• _PROBLEM TO SOLVE_
Can you rewrite the data below so that every "this chart" becomes "the figure", with nothing else altered?

• _Stored items from a collection_
───

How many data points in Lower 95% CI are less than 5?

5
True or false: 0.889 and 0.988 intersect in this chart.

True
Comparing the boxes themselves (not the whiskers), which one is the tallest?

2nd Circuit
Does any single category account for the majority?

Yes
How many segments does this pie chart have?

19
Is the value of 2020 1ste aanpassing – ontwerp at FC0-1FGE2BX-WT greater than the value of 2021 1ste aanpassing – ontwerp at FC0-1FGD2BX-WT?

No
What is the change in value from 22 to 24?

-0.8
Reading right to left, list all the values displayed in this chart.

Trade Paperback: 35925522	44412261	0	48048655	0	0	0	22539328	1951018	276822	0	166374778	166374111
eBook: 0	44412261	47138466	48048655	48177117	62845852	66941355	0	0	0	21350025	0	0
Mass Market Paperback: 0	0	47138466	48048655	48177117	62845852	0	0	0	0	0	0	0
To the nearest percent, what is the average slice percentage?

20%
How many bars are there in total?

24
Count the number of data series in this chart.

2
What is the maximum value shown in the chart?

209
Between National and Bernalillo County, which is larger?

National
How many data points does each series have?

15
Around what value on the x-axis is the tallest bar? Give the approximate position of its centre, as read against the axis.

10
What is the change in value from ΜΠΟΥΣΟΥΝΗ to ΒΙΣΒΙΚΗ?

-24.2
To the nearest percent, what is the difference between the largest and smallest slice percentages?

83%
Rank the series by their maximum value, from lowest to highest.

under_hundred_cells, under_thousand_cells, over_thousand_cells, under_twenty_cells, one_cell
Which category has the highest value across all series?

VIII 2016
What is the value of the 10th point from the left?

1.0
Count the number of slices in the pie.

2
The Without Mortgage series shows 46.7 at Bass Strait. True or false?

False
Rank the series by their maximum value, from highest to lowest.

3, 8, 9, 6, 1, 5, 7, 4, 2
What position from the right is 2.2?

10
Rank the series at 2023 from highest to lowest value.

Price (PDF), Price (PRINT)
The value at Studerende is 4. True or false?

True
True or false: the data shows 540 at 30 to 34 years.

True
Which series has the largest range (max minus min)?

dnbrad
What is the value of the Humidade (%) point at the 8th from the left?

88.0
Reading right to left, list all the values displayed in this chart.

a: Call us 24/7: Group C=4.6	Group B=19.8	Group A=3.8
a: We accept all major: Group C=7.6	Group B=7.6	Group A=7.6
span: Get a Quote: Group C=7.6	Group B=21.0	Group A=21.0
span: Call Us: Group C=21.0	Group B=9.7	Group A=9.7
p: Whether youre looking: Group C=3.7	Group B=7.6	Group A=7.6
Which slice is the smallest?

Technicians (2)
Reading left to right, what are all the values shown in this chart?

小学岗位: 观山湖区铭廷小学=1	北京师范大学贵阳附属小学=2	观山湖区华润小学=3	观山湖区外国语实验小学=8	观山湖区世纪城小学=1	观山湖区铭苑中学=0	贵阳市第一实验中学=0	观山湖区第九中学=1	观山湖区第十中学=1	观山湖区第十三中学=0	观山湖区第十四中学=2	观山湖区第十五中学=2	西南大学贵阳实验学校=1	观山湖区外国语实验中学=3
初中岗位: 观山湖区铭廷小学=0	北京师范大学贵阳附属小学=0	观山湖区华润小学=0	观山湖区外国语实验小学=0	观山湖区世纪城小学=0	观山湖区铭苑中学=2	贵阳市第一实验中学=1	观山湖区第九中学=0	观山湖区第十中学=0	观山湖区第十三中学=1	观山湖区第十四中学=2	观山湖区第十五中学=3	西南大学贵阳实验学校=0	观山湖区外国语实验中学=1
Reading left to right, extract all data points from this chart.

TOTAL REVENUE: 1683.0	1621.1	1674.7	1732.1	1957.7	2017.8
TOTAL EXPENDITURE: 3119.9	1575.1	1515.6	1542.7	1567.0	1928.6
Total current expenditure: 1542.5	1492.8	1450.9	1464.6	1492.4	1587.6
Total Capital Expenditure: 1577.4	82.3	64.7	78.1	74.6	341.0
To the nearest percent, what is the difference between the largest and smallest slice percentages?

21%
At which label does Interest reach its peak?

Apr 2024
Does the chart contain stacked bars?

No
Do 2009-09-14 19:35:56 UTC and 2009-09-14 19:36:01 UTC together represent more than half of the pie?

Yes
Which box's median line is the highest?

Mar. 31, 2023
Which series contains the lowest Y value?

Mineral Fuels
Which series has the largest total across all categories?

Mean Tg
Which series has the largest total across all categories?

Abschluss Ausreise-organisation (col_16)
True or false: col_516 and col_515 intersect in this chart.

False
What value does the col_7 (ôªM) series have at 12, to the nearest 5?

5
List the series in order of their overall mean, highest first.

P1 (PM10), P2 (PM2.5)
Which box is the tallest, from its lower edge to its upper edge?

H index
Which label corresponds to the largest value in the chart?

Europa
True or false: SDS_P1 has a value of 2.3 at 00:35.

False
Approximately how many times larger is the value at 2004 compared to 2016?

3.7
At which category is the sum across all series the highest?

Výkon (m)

───

• _RESULT OF THE EXERCISE_
How many data points in Lower 95% CI are less than 5?

5
True or false: 0.889 and 0.988 intersect in the figure.

True
Comparing the boxes themselves (not the whiskers), which one is the tallest?

2nd Circuit
Does any single category account for the majority?

Yes
How many segments does this pie chart have?

19
Is the value of 2020 1ste aanpassing – ontwerp at FC0-1FGE2BX-WT greater than the value of 2021 1ste aanpassing – ontwerp at FC0-1FGD2BX-WT?

No
What is the change in value from 22 to 24?

-0.8
Reading right to left, list all the values displayed in the figure.

Trade Paperback: 35925522	44412261	0	48048655	0	0	0	22539328	1951018	276822	0	166374778	166374111
eBook: 0	44412261	47138466	48048655	48177117	62845852	66941355	0	0	0	21350025	0	0
Mass Market Paperback: 0	0	47138466	48048655	48177117	62845852	0	0	0	0	0	0	0
To the nearest percent, what is the average slice percentage?

20%
How many bars are there in total?

24
Count the number of data series in the figure.

2
What is the maximum value shown in the chart?

209
Between National and Bernalillo County, which is larger?

National
How many data points does each series have?

15
Around what value on the x-axis is the tallest bar? Give the approximate position of its centre, as read against the axis.

10
What is the change in value from ΜΠΟΥΣΟΥΝΗ to ΒΙΣΒΙΚΗ?

-24.2
To the nearest percent, what is the difference between the largest and smallest slice percentages?

83%
Rank the series by their maximum value, from lowest to highest.

under_hundred_cells, under_thousand_cells, over_thousand_cells, under_twenty_cells, one_cell
Which category has the highest value across all series?

VIII 2016
What is the value of the 10th point from the left?

1.0
Count the number of slices in the pie.

2
The Without Mortgage series shows 46.7 at Bass Strait. True or false?

False
Rank the series by their maximum value, from highest to lowest.

3, 8, 9, 6, 1, 5, 7, 4, 2
What position from the right is 2.2?

10
Rank the series at 2023 from highest to lowest value.

Price (PDF), Price (PRINT)
The value at Studerende is 4. True or false?

True
True or false: the data shows 540 at 30 to 34 years.

True
Which series has the largest range (max minus min)?

dnbrad
What is the value of the Humidade (%) point at the 8th from the left?

88.0
Reading right to left, list all the values displayed in the figure.

a: Call us 24/7: Group C=4.6	Group B=19.8	Group A=3.8
a: We accept all major: Group C=7.6	Group B=7.6	Group A=7.6
span: Get a Quote: Group C=7.6	Group B=21.0	Group A=21.0
span: Call Us: Group C=21.0	Group B=9.7	Group A=9.7
p: Whether youre looking: Group C=3.7	Group B=7.6	Group A=7.6
Which slice is the smallest?

Technicians (2)
Reading left to right, what are all the values shown in the figure?

小学岗位: 观山湖区铭廷小学=1	北京师范大学贵阳附属小学=2	观山湖区华润小学=3	观山湖区外国语实验小学=8	观山湖区世纪城小学=1	观山湖区铭苑中学=0	贵阳市第一实验中学=0	观山湖区第九中学=1	观山湖区第十中学=1	观山湖区第十三中学=0	观山湖区第十四中学=2	观山湖区第十五中学=2	西南大学贵阳实验学校=1	观山湖区外国语实验中学=3
初中岗位: 观山湖区铭廷小学=0	北京师范大学贵阳附属小学=0	观山湖区华润小学=0	观山湖区外国语实验小学=0	观山湖区世纪城小学=0	观山湖区铭苑中学=2	贵阳市第一实验中学=1	观山湖区第九中学=0	观山湖区第十中学=0	观山湖区第十三中学=1	观山湖区第十四中学=2	观山湖区第十五中学=3	西南大学贵阳实验学校=0	观山湖区外国语实验中学=1
Reading left to right, extract all data points from the figure.

TOTAL REVENUE: 1683.0	1621.1	1674.7	1732.1	1957.7	2017.8
TOTAL EXPENDITURE: 3119.9	1575.1	1515.6	1542.7	1567.0	1928.6
Total current expenditure: 1542.5	1492.8	1450.9	1464.6	1492.4	1587.6
Total Capital Expenditure: 1577.4	82.3	64.7	78.1	74.6	341.0
To the nearest percent, what is the difference between the largest and smallest slice percentages?

21%
At which label does Interest reach its peak?

Apr 2024
Does the chart contain stacked bars?

No
Do 2009-09-14 19:35:56 UTC and 2009-09-14 19:36:01 UTC together represent more than half of the pie?

Yes
Which box's median line is the highest?

Mar. 31, 2023
Which series contains the lowest Y value?

Mineral Fuels
Which series has the largest total across all categories?

Mean Tg
Which series has the largest total across all categories?

Abschluss Ausreise-organisation (col_16)
True or false: col_516 and col_515 intersect in the figure.

False
What value does the col_7 (ôªM) series have at 12, to the nearest 5?

5
List the series in order of their overall mean, highest first.

P1 (PM10), P2 (PM2.5)
Which box is the tallest, from its lower edge to its upper edge?

H index
Which label corresponds to the largest value in the chart?

Europa
True or false: SDS_P1 has a value of 2.3 at 00:35.

False
Approximately how many times larger is the value at 2004 compared to 2016?

3.7
At which category is the sum across all series the highest?

Výkon (m)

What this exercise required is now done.